Would you repeat every line of the material exactly?

Start of Block

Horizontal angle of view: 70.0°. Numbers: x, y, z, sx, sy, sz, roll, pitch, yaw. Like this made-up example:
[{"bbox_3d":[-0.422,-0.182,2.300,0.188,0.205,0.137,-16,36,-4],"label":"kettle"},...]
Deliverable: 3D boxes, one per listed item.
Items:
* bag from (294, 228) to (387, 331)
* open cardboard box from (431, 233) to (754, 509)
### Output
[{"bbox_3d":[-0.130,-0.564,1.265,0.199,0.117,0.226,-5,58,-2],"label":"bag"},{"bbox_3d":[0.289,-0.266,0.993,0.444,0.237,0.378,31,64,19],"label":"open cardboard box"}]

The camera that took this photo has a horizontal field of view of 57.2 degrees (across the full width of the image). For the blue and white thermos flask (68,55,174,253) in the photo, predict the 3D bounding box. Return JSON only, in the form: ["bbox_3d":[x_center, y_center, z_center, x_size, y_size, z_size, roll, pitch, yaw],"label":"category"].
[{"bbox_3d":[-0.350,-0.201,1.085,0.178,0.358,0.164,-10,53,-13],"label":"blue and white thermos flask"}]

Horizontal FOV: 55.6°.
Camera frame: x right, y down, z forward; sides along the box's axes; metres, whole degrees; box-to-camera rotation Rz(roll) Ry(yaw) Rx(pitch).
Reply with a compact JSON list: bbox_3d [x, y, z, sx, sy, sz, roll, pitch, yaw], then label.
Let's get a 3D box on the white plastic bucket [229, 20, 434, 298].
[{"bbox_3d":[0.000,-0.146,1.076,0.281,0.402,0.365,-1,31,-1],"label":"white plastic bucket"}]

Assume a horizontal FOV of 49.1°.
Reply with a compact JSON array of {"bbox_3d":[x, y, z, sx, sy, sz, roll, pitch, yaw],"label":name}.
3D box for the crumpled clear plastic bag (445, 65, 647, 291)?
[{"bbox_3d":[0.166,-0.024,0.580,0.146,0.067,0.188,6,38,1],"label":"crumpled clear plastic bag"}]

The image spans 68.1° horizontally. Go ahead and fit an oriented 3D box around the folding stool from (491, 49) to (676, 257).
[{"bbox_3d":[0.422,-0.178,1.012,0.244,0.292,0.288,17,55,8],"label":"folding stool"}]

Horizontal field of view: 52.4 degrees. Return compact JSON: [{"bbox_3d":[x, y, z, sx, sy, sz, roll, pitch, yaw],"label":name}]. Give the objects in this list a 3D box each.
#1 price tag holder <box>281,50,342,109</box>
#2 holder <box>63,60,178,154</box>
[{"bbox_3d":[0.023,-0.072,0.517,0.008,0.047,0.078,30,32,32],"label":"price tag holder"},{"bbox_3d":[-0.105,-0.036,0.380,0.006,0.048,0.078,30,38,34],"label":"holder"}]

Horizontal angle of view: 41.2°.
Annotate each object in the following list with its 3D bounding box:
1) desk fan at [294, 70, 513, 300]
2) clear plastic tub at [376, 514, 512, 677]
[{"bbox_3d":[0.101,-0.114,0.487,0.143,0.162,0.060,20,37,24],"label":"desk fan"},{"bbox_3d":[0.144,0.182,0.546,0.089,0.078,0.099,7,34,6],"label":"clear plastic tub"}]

End of Block

▸ Response to the exercise:
Horizontal angle of view: 70.0°. Numbers: x, y, z, sx, sy, sz, roll, pitch, yaw. Like this made-up example:
[{"bbox_3d":[-0.422,-0.182,2.300,0.188,0.205,0.137,-16,36,-4],"label":"kettle"},...]
Deliverable: 3D boxes, one per listed item.
Items:
* bag from (294, 228) to (387, 331)
* open cardboard box from (431, 233) to (754, 509)
### Output
[{"bbox_3d":[-0.130,-0.564,1.265,0.199,0.117,0.226,-5,58,-2],"label":"bag"},{"bbox_3d":[0.289,-0.266,0.993,0.444,0.237,0.378,31,64,19],"label":"open cardboard box"}]

The camera that took this photo has a horizontal field of view of 57.2 degrees (across the full width of the image). For the blue and white thermos flask (68,55,174,253) in the photo, predict the 3D bounding box. Return JSON only, in the form: ["bbox_3d":[x_center, y_center, z_center, x_size, y_size, z_size, roll, pitch, yaw],"label":"category"].
[{"bbox_3d":[-0.350,-0.201,1.085,0.178,0.358,0.164,-10,53,-13],"label":"blue and white thermos flask"}]

Horizontal FOV: 55.6°.
Camera frame: x right, y down, z forward; sides along the box's axes; metres, whole degrees; box-to-camera rotation Rz(roll) Ry(yaw) Rx(pitch).
Reply with a compact JSON list: bbox_3d [x, y, z, sx, sy, sz, roll, pitch, yaw], then label.
Let's get a 3D box on the white plastic bucket [229, 20, 434, 298].
[{"bbox_3d":[0.000,-0.146,1.076,0.281,0.402,0.365,-1,31,-1],"label":"white plastic bucket"}]

Assume a horizontal FOV of 49.1°.
Reply with a compact JSON array of {"bbox_3d":[x, y, z, sx, sy, sz, roll, pitch, yaw],"label":name}.
3D box for the crumpled clear plastic bag (445, 65, 647, 291)?
[{"bbox_3d":[0.166,-0.024,0.580,0.146,0.067,0.188,6,38,1],"label":"crumpled clear plastic bag"}]

The image spans 68.1° horizontally. Go ahead and fit an oriented 3D box around the folding stool from (491, 49) to (676, 257).
[{"bbox_3d":[0.422,-0.178,1.012,0.244,0.292,0.288,17,55,8],"label":"folding stool"}]

Horizontal field of view: 52.4 degrees. Return compact JSON: [{"bbox_3d":[x, y, z, sx, sy, sz, roll, pitch, yaw],"label":name}]. Give the objects in this list a 3D box each.
#1 price tag holder <box>281,50,342,109</box>
#2 holder <box>63,60,178,154</box>
[{"bbox_3d":[0.023,-0.072,0.517,0.008,0.047,0.078,30,32,32],"label":"price tag holder"},{"bbox_3d":[-0.105,-0.036,0.380,0.006,0.048,0.078,30,38,34],"label":"holder"}]

Horizontal angle of view: 41.2°.
Annotate each object in the following list with its 3D bounding box:
1) desk fan at [294, 70, 513, 300]
2) clear plastic tub at [376, 514, 512, 677]
[{"bbox_3d":[0.101,-0.114,0.487,0.143,0.162,0.060,20,37,24],"label":"desk fan"},{"bbox_3d":[0.144,0.182,0.546,0.089,0.078,0.099,7,34,6],"label":"clear plastic tub"}]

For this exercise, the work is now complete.